**Exercise instructions**
Rewrite the lines of every item with "collection date" changed to "date collected" and nothing else altered, omitting the pictures.

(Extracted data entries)

○ ○ ○ ○ ○

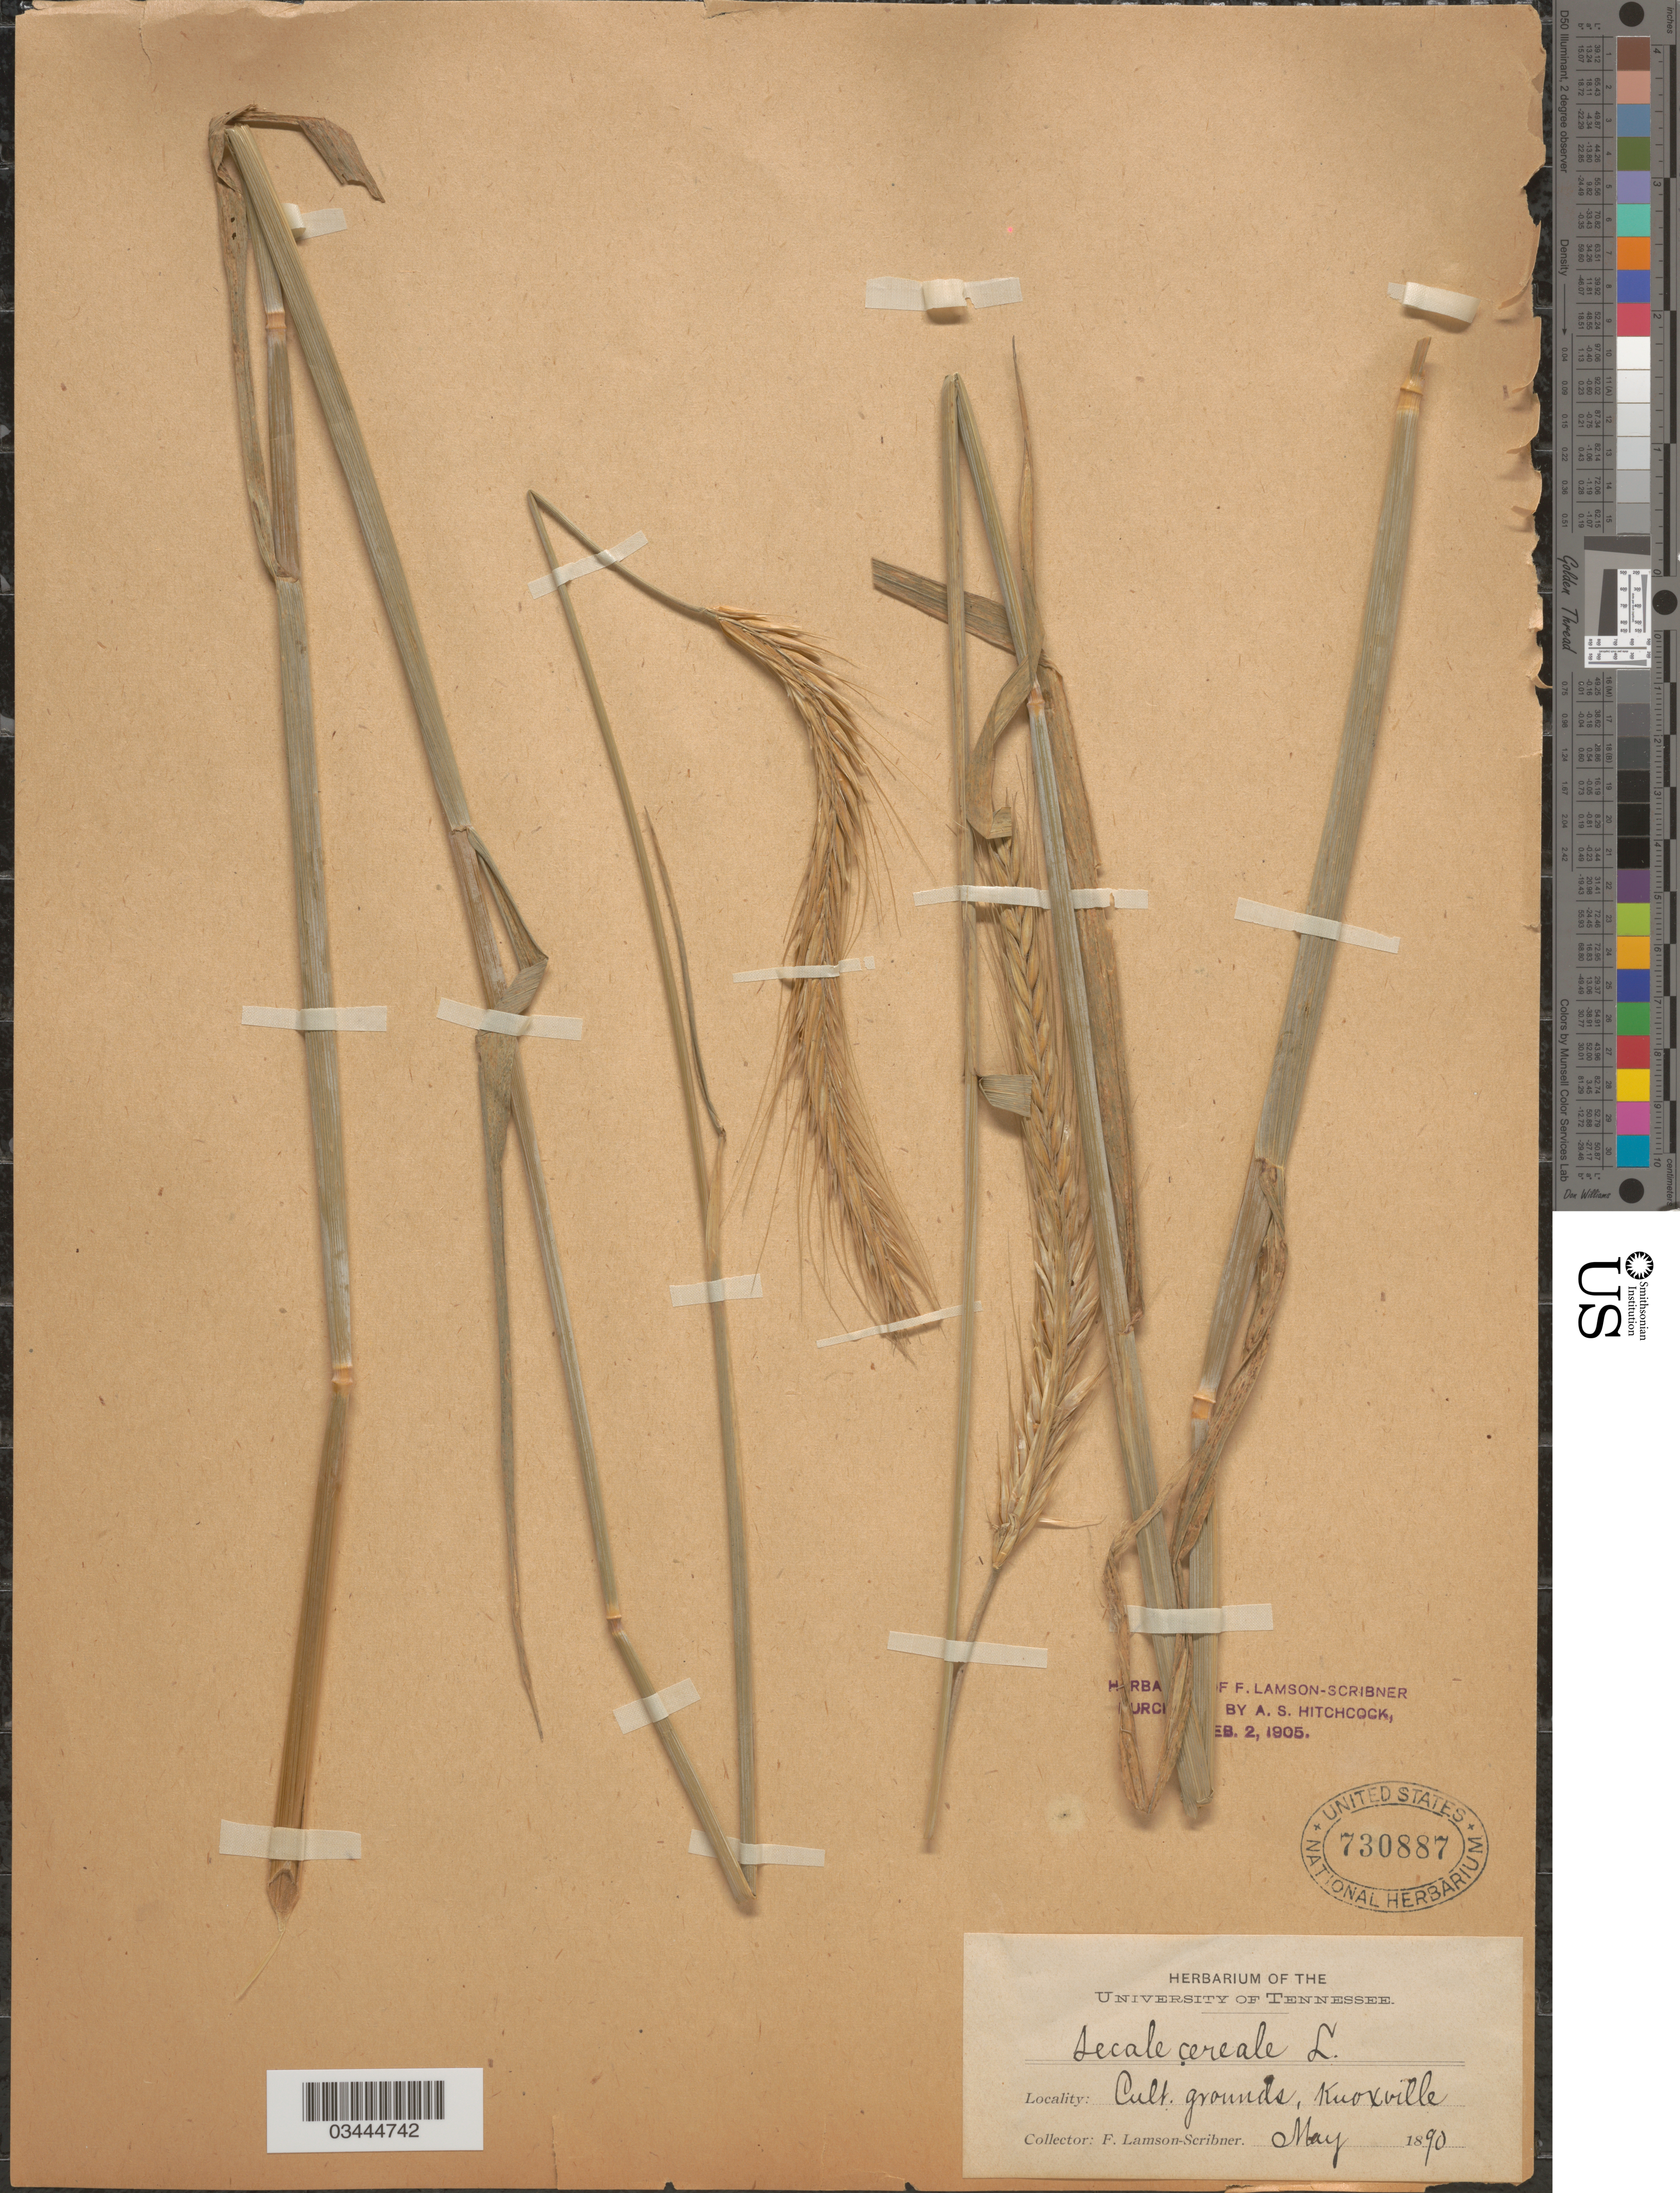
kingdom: Plantae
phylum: Tracheophyta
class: Liliopsida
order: Poales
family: Poaceae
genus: Secale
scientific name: Secale cereale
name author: L.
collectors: F. Lamson-Scribner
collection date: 1890-05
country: United States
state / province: Tennessee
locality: Cult. grounds, Knoxville.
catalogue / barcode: US 730887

○ ○ ○ ○ ○

**Exercise answer**
kingdom: Plantae
phylum: Tracheophyta
class: Liliopsida
order: Poales
family: Poaceae
genus: Secale
scientific name: Secale cereale
name author: L.
collectors: F. Lamson-Scribner
date collected: 1890-05
country: United States
state / province: Tennessee
locality: Cult. grounds, Knoxville.
catalogue / barcode: US 730887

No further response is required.